> Text for analysis:
**********

Patterson opened 1977 at Syracuse before joining the Yankees in the month of April. He soon felt a popping sensation in his arm and fooled people for a while, but deep down and, according to his own words, he knew he would never be the same. Patterson would only pitch in ten games for New York in the season, ending with a record of 1–2 and a 5.40 ERA. He then was done in the majors due to arm pain.

Afterwards, Patterson had eight operations and was unable to pitch for over two years. While recovering, he started the process of teaching himself to pitch left-handed to return to professional baseball. Additionally, he continued to try to get the right arm ready to go. At the beginning, Patterson threw the ball hard, but the ball would not even bounced back and had relapses in the process. Eventually, he received advice from pitching legend Whitey Ford and pitched in a spring training game left-handed. He was fine, but continued to throw right handed in the minor leagues during three seasons.

His comeback started on a high note, as he was 5–2 with a 1.58 ERA in eight starts for Rookie Class Gulf Coast League Yankees in 1980, finishing fourth in the league in ERA. In 1981, he was 1–4 with a 3.20 ERA for Class-A Fort Lauderdale Yankees, and then 1–1, 1.33 ERA for Class-A Fresno Giants in 1982 to complete his revival bid, but did not return to the majors. He compiled a 33–16 record with a 2.37 ERA in 63 minor league appearances (62 starts).

**********

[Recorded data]

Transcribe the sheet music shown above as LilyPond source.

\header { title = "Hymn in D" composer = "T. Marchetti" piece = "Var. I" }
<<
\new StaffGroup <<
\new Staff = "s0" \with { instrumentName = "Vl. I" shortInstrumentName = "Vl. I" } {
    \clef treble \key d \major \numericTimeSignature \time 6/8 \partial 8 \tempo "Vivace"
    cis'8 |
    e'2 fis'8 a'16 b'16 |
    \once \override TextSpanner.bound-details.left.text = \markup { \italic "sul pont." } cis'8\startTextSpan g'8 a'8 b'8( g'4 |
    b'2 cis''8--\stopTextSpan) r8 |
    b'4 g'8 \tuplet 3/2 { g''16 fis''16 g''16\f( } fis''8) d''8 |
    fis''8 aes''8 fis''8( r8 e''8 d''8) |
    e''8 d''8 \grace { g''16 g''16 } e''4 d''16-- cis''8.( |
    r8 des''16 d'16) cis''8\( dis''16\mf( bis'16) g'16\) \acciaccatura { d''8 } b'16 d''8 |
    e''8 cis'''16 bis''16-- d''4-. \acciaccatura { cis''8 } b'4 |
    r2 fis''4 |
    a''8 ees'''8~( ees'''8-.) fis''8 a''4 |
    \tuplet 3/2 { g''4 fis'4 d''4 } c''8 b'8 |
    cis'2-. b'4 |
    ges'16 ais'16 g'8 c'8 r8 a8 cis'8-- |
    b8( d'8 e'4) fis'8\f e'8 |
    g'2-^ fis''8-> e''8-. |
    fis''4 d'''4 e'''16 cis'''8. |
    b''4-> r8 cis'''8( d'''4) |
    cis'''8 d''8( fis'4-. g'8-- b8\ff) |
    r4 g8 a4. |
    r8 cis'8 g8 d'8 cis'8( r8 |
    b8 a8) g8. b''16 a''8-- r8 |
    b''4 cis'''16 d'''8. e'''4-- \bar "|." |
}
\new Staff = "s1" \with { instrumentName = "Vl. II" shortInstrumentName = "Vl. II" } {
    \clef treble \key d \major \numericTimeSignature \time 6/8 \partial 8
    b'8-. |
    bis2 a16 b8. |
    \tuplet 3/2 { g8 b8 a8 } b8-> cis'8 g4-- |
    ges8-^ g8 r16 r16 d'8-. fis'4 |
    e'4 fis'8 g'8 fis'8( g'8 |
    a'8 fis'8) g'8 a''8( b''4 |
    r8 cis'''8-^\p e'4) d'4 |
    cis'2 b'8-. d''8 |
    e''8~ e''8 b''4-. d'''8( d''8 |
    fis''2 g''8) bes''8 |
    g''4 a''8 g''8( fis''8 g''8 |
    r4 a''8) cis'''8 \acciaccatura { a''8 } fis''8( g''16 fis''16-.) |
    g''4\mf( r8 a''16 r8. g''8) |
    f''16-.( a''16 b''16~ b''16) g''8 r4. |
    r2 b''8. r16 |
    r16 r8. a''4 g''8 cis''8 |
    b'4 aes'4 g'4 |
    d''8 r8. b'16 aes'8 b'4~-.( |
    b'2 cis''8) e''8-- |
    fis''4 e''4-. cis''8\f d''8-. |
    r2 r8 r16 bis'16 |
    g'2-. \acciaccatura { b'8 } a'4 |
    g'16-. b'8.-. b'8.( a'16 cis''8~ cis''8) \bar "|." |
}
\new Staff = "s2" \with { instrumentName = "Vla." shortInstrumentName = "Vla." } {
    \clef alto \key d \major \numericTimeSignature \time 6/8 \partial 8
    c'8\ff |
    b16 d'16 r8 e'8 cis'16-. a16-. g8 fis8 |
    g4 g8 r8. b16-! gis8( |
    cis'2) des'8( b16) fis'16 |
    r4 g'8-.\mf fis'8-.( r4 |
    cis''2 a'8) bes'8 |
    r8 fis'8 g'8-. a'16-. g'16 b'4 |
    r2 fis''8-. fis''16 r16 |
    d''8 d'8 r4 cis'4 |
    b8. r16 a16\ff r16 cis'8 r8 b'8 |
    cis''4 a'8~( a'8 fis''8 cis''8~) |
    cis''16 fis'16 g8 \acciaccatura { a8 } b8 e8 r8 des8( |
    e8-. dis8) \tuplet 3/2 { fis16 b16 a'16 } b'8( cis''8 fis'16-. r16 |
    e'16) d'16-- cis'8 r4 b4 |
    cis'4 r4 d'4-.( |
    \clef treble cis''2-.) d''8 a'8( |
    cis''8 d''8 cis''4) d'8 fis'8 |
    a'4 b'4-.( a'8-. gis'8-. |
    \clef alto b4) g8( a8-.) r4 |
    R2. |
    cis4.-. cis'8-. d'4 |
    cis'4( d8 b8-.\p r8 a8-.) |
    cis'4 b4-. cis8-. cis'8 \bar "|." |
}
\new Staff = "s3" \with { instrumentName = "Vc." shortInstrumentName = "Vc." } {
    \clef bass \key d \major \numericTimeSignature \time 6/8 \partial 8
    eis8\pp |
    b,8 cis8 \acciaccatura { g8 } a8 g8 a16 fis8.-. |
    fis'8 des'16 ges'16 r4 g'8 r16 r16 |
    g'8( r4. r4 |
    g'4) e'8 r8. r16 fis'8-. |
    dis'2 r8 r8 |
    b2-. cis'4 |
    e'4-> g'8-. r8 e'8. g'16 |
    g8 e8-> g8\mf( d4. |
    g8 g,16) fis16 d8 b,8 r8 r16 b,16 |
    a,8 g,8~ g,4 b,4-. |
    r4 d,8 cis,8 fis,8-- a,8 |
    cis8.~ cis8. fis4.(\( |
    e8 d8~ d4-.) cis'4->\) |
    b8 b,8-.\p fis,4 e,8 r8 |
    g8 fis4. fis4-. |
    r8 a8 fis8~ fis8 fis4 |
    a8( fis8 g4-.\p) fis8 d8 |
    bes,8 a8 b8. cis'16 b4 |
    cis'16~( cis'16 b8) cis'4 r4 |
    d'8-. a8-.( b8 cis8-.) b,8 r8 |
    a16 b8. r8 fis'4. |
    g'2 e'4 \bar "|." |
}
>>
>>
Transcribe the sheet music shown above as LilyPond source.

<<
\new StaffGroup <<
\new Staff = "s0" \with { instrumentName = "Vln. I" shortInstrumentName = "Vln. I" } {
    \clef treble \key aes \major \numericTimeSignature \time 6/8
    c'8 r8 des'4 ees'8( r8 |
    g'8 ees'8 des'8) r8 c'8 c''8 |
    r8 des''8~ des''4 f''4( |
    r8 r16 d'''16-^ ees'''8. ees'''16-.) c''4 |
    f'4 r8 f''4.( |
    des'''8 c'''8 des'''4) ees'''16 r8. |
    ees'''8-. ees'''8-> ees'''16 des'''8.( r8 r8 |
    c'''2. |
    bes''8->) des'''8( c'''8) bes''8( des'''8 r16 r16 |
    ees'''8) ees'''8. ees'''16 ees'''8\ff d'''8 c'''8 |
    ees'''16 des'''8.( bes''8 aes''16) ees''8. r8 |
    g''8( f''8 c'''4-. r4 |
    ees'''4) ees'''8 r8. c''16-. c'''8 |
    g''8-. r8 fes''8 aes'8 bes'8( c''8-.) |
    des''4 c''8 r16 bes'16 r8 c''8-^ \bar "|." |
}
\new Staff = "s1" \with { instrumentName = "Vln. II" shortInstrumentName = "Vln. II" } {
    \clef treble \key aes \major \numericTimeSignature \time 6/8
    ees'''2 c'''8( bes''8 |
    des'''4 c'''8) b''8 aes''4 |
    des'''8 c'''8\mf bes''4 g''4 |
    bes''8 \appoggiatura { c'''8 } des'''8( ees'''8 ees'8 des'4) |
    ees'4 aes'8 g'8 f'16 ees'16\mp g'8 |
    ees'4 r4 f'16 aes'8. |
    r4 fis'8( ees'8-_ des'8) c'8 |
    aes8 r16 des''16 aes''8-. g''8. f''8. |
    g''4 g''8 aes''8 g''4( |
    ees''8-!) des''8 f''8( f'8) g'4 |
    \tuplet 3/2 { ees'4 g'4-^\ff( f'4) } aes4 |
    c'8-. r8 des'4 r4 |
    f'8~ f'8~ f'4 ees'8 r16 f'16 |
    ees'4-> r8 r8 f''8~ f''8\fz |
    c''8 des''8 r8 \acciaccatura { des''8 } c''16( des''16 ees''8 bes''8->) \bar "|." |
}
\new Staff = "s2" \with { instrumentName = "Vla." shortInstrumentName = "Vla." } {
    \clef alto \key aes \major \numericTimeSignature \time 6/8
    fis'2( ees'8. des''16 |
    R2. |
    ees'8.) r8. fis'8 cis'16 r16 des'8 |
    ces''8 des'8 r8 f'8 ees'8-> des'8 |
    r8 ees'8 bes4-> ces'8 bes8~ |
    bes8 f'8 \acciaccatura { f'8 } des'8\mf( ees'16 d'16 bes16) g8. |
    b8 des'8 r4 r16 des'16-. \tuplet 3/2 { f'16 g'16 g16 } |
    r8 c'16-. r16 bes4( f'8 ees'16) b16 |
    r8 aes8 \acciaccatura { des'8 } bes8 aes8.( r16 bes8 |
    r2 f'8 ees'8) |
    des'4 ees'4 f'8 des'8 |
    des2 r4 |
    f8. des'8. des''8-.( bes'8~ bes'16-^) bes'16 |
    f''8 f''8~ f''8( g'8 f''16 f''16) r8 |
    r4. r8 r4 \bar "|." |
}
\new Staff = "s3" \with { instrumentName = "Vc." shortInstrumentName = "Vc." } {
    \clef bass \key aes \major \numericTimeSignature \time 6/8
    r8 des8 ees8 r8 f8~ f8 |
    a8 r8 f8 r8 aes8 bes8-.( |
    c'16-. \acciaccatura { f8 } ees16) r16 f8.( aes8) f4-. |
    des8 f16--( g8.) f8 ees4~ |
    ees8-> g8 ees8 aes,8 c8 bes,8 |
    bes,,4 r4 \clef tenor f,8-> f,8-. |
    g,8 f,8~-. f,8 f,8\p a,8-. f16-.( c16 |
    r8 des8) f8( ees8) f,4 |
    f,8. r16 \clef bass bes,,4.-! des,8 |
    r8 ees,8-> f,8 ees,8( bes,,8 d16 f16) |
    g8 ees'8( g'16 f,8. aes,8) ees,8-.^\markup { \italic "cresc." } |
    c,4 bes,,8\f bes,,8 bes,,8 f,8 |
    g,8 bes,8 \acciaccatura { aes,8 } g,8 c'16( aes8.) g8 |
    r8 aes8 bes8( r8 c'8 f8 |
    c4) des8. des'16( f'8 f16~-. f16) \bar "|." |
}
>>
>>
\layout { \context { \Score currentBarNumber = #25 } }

**********

> Work to be completed: Please write out the part of the text on Patterson's pitching career starting with "Afterwards, Patterson had" and going on through "during three seasons.".

> Answer for the task:
Afterwards, Patterson had eight operations and was unable to pitch for over two years. While recovering, he started the process of teaching himself to pitch left-handed to return to professional baseball. Additionally, he continued to try to get the right arm ready to go. At the beginning, Patterson threw the ball hard, but the ball would not even bounced back and had relapses in the process. Eventually, he received advice from pitching legend Whitey Ford and pitched in a spring training game left-handed. He was fine, but continued to throw right handed in the minor leagues during three seasons.